GSA Connects 2021 in Portland, Oregon

Paper No. 108-7
Presentation Time: 3:15 PM

PREDICTING EMITTED RADIANCE OF ROUGH LUNAR SURFACES TO INFORM VOLATILE DISTRIBUTION


TAI UDOVICIC, Christian1, GONZALES, Johnelle K.1, RUIZ, Juan A.1, EDWARDS, Christopher1, HABERLE, Christopher1, FARRAND, William2 and BANDFIELD, Joshua L.2, (1)Astronomy and Planetary Science, Northern Arizona University, NAU BOX 6010, Flagstaff, AZ 86011, (2)Space Science Institute, Boulder, CO 80301

Daytime infrared observations of planetary bodies are sensitive to surface roughness which complicate illumination conditions at micron to meter scales. Pioneering work by Bandfield et al. (2016) revealed that illuminated surfaces on the Moon may be 100—200 K warmer and remain thermally isolated from shadowed surfaces only centimeters away. This anisothermality significantly influences observed emitted radiance so much that repeat thermal observations of the same surface at the same local time may differ by upwards of 20 K depending on the observing geometry. Since emitted thermal radiance is similar in magnitude to reflected solar radiance in the 3.0 micron region at lunar daytime temperatures, roughness poses a significant challenge for thermal corrections and spectral interpretations of the OH/H2O 3 μm feature (Bandfield et al., 2018).

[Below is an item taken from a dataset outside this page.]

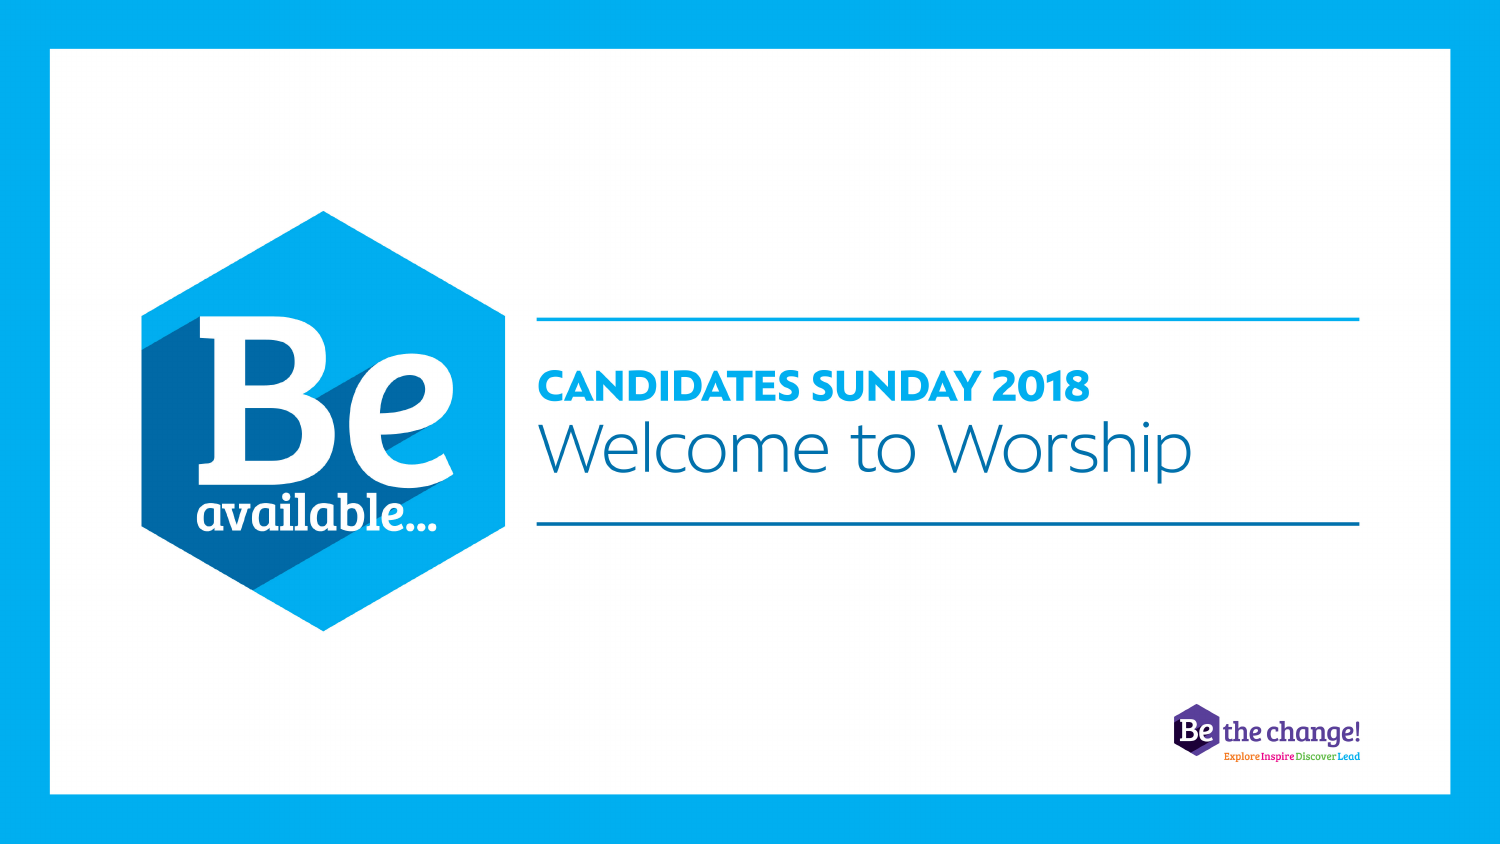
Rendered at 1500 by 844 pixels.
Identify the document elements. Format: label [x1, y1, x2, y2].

picture [50, 49, 1450, 794]
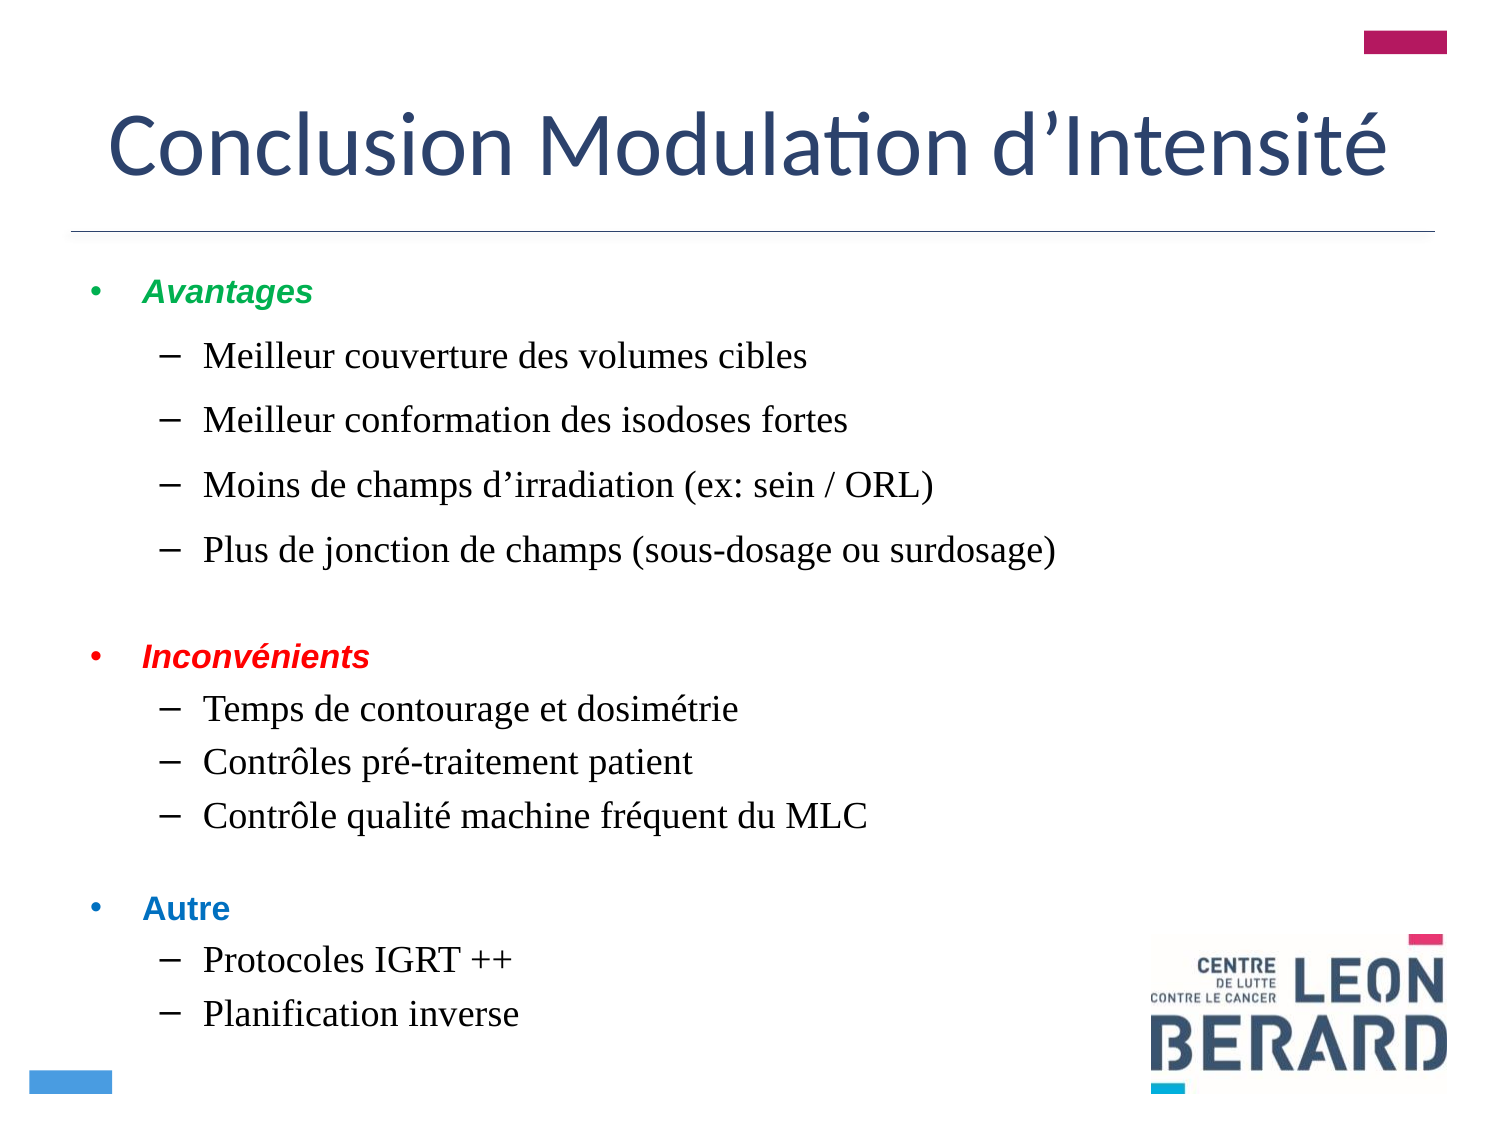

Here we present an update to the bi-directional roughness thermal model developed in Bandfield et al. (2016, 2018). Updates to the model include an optimized vectorial raytracing function that computes illumination conditions of synthetic surfaces, producing computationally efficient lookup tables of the likelihood of illumination of surface facets with specific slope, azimuth orientations. The illumination statistics computed by the model are body-agnostic and scale-independent, allowing them to be applied to a variety of planetary bodies (current efforts concern the Moon, Mars, Phobos, Bennu, and other asteroids). This model will be released as an open source Python package called Roughness, which will facilitate rough surface modeling for bodies throughout the solar system.

Here, we apply a radiative equilibrium thermal model to validate the Roughness model under lunar daytime conditions. We show good agreement between our model predictions and Diviner measured brightness temperatures. We also apply our first principles thermal model to the task of removing the thermal tail that masks the 3 μm feature in Moon Mineralogy Mapper spectra. Our results suggest that diurnal variability observed in previous studies of the 3 μm feature could be an artifact of untamed roughness effects. Our work provides key constraints on the nature of equatorial lunar volatiles and underscores the importance of accounting for roughness in infrared observations of planetary surfaces.